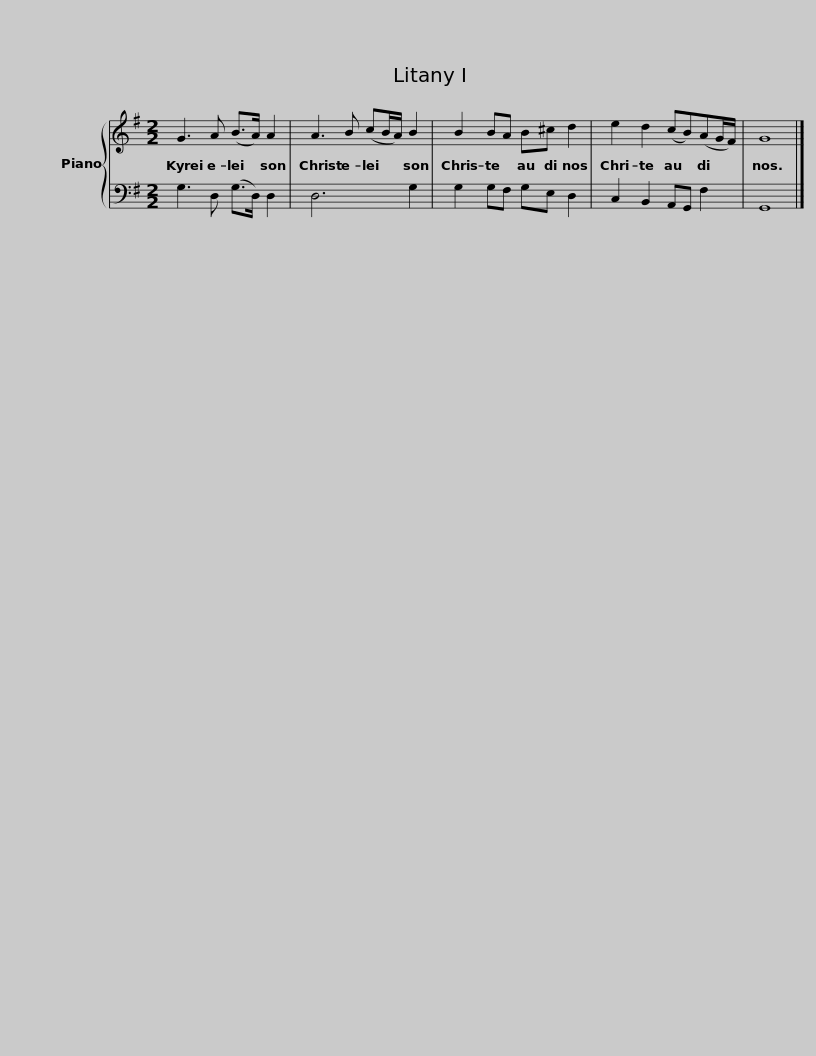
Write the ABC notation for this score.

X:1
%%score { 1 | 2 }
L:1/8
M:2/2
I:linebreak $
K:G
V:1 treble
V:2 bass
V:1
 G3 A (B>A) A2 | A3 B (cB/A/) B2 | B2 BA B^c d2 | e2 d2 (cB)(AG/F/) | G8 |] %5
V:2
 G,3 D, (G,>D,) D,2 | D,6 G,2 | G,2 G,F, G,E, D,2 | C,2 B,,2 A,,G,, F,2 | G,,8 |] %5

_Written task_
Reproduce the material above line for line, without changing any character, and leave out the pictures.

_Solution for this problem_
Write the ABC notation for this score.

X:1
%%score { 1 | 2 }
L:1/8
M:2/2
I:linebreak $
K:G
V:1 treble
V:2 bass
V:1
 G3 A (B>A) A2 | A3 B (cB/A/) B2 | B2 BA B^c d2 | e2 d2 (cB)(AG/F/) | G8 |] %5
V:2
 G,3 D, (G,>D,) D,2 | D,6 G,2 | G,2 G,F, G,E, D,2 | C,2 B,,2 A,,G,, F,2 | G,,8 |] %5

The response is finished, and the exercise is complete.